Directions for this task: Type out the lines below exactly, pictures excluded.

Records:
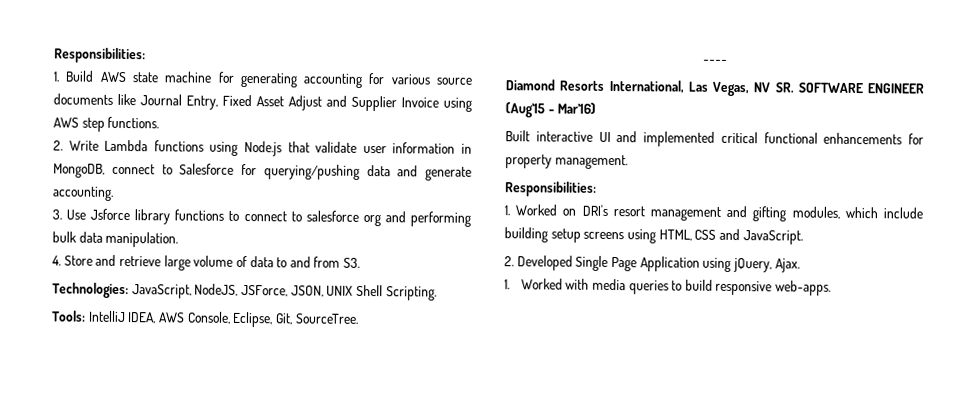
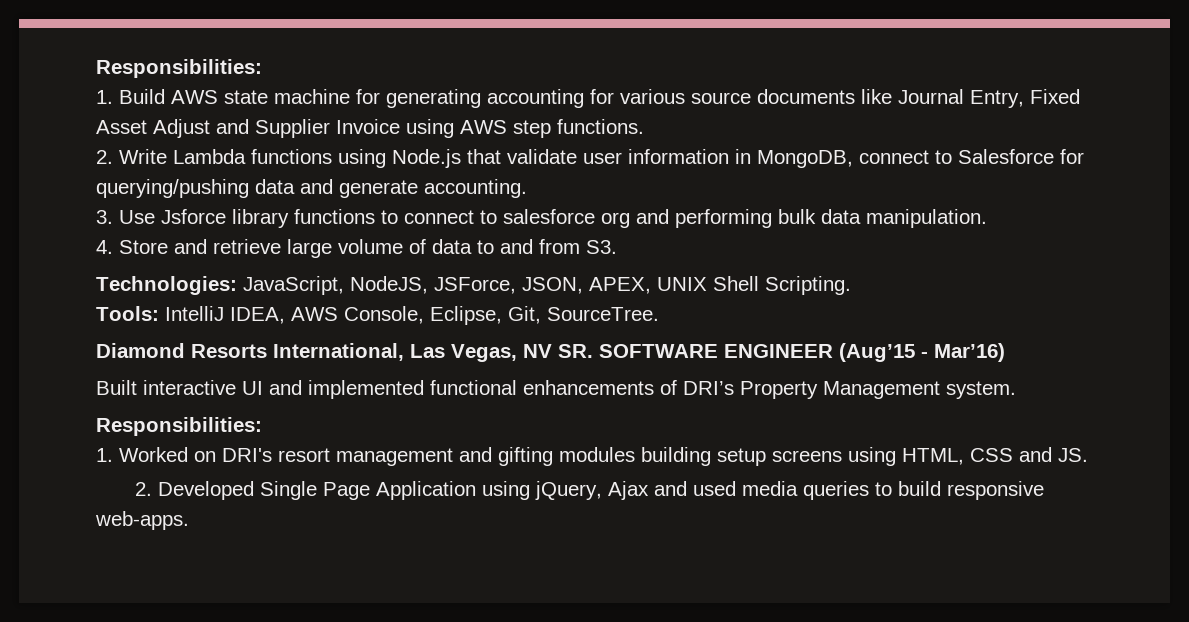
(324, 291) none -> [589,277,651,294] APEX,
[703,59,728,64] // ---- -> (659, 314) none
[720,131,758,144] critical -> (424, 389) none
[908,133,924,145] [505,154,628,170] for property management. -> [660,380,1016,399] of DRI’s Property Management system.
[791,206,923,219] modules, which include -> [559,447,635,462] modules
[742,230,803,245] JavaScript. -> [1058,448,1088,462] JS.
[774,258,800,273] [504,278,590,290] Ajax. // 1. Worked with -> [607,481,736,500] Ajax and used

Response to this task:
(324, 291) none -> [589,277,651,294] APEX,
[703,59,728,64] // ---- -> (659, 314) none
[720,131,758,144] critical -> (424, 389) none
[908,133,924,145] [505,154,628,170] for property management. -> [660,380,1016,399] of DRI’s Property Management system.
[791,206,923,219] modules, which include -> [559,447,635,462] modules
[742,230,803,245] JavaScript. -> [1058,448,1088,462] JS.
[774,258,800,273] [504,278,590,290] Ajax. // 1. Worked with -> [607,481,736,500] Ajax and used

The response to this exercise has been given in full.